Les habitants de Boppard étaient bien malheureux : leur ville était assiégée depuis des semaines par les soldats de l'Electeur de Trèves et, pour comble de malheur, la Kermesse qui avait lieu chaque année le lundi après la Fête-Dieu, ne pouvait pas être célébrée.
L'endroit réservé aux réjouissances, le pré de la Font aux Orgues, était en effet situé hors des murs. De plus, il était convenu que si les habitants de Boppard devaient renoncer une seule fois à y tenir leur fête traditionnelle cette prairie reviendrait en propriété au couvent de Marienburg.
Le mécontentement était grand à Boppard, le peuple grondait sourdement et selon certaines rumeurs, beaucoup de bourgeois de Boppard préféraient capituler plutôt que d'être frustrés de leur fête et du pré par-dessus le marché.
C'est pourquoi un beau matin, quelques jeunes têtes brûlées, le bouquet de fleurs au chapeau, allèrent au-devant de l'ennemi et demandèrent à parler au commandant de l'armée tréviroise.

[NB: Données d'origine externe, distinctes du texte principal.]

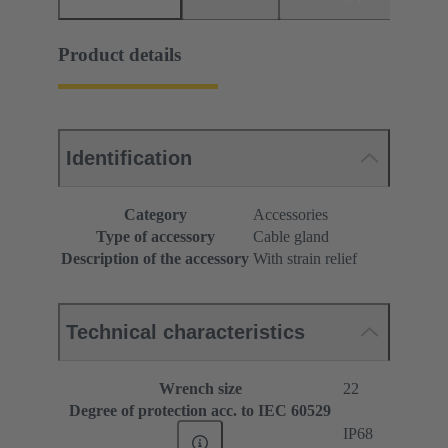
Product details
Identification
Category
Accessories
Type of accessory
Cable gland
Description of the accessory
With strain relief
Technical characteristics
Wrench size
22
Degree of protection acc. to IEC 60529
IP68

Ils lui expliquèrent avec l'éloquence du désespoir quels ennuis cette guerre malencontreuse allait causer aux gens de Boppard. Qu'on leur accorde un jour d'armistice pour leur fête ! En bons Rhénans, connaissant les lois élémentaires de l'hospitalité, ils n'oubliaient pas d'inviter à leur kermesse toute l'armée des assaillants. Il se trouva que le commandant du Camp, natif de Linz sur le Rhin était d'autant plus accessible à la demande des assiégés qu'il en avait lui-même par dessus la tête de ce siège qui n'en finissait pas et de tous ses mercenaires qui ne valaient pas la corde pour les pendre.
L'armistice fut donc accordé de bon cœur.
Et le lundi de la Fête Dieu aucun boulet de pierre ne vint heurter les murs de la ville, aucun bélier ne fut poussé contre ses portes. Mais les battants du " portail de Marienburg " s'ouvrirent comme chaque année et musique en tête, les joyeux Rhénans se rendirent au pré de la Font aux Orgues.
Le groupe était petit au début : on se méfiait. Mais quand le couvent de Marienburg ouvrit ses caves et que, selon l'usage, les moines servirent le boire et le manger à tous, et que le gros Commandant de Linz lui-même fit le premier tout de danse au son des fifres et des estives, les plus prudents n'y tinrent plus et se joignirent à la fête.
Et bien que cette année là, la kermesse de la Font aux Orgues fut moins bien préparée qu'à l'ordinaire, elle eut un succès jamais connu. Toute la ville avait quitté les ruelles sombres et les tristes logis : assiégeant et assiégés en liesse se mêlèrent joyeusement au gai soleil printanier et le vin coulait à flots.
Au crépuscule cependant, fifres et tambours, en bon ordre reformèrent le cortège et regagnèrent la ville. Tous les fêtards suivirent tant bien que mal et la nuit venue, la porte de Marienburg se referma lourdement sur la ville assiégée.
Seule l'armée tréviroise resta sur le pré et vida les dernières bouteilles pendant que le vent du soir faisant claquer les bannières de fête. A ce moment là main soldat aurait voulu être dans la ville et mainte fillette de Boppard aurait voulu être hors les murs.
Le lendemain matin la guerre continua. Les boulets recommencèrent à voler et les flèches à siffler dangereusement. Les citoyens de Boppard guettèrent et veillèrent au haut des murs jusqu'à ce que douze jours plus tard, la ville se rendit.
Mais la défaite ne tourna pas au désastre. Et si les vainqueurs ne se montrèrent pas durs pour les habitants ce fut, dit-on, grâce aux bonnes amitiés qui étaient nées au cours de la mémorable kermesse à la Font aux Orgues.